Cisco Nonstop Forwarding (NSF) with Stateful Switchover (SSO) is a Cisco innovation for routers with dual route processors. Cisco NSF with SSO allows a router, which has experienced a hardware or software failure of an active route processor, to maintain data link layer connections and continue forwarding packets during the switchover to the Standby route processor. This forwarding can continue despite the loss of routing protocol peering arrangements with other routers. Routing information is recovered dynamically, in the background, while packet forwarding proceeds uninterrupted.
Service Provider environments can benefit from the initial release of Cisco NSF with SSO in Cisco IOS® Software Release 12.0(22)S. It includes support for the Border Gateway Protocol (BGP), Open Shortest Path First (OSPF) and Intermediate System-Intermediate System (IS-IS) routing protocols.

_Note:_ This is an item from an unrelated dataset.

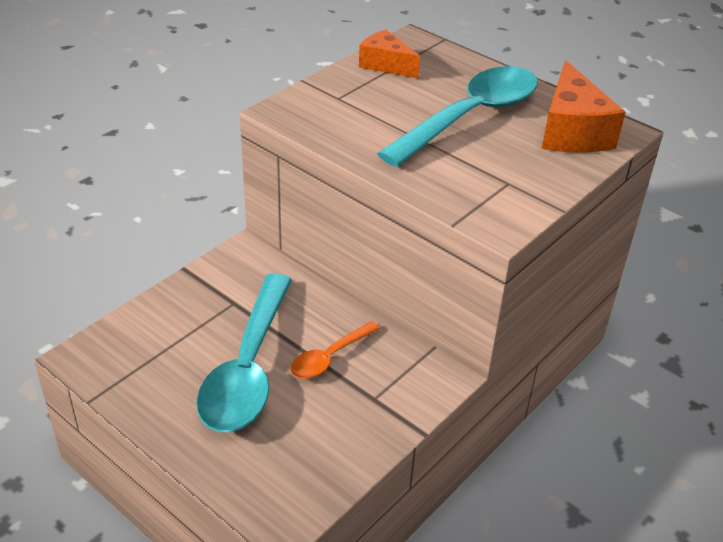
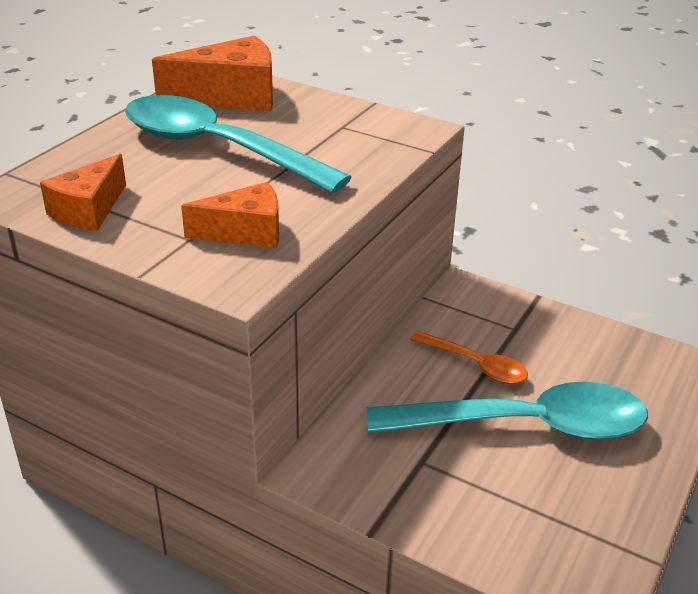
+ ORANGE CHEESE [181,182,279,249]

However, as Cisco NSF with SSO is ported to more traditional Enterprise platforms, such as the Cisco Catalyst 6500 Series Switch, there is a corresponding requirement to support the Enhanced Interior Gateway Routing Protocol (EIGRP).
There are two components of Cisco NSF for EIGRP:
• NSF-capability: re-startable EIGRP component that is run by a router and supports dual route processors. Cisco NSF for EIGRP is available in Cisco IOS Software Release 12.2(18)S for the Cisco 7500 Series Router and in Release12.2(18)SXD for the Cisco Catalyst® 6500 Series Switch. This functionality may also be available in other platform-specific software releases for other Cisco dual route processor devices.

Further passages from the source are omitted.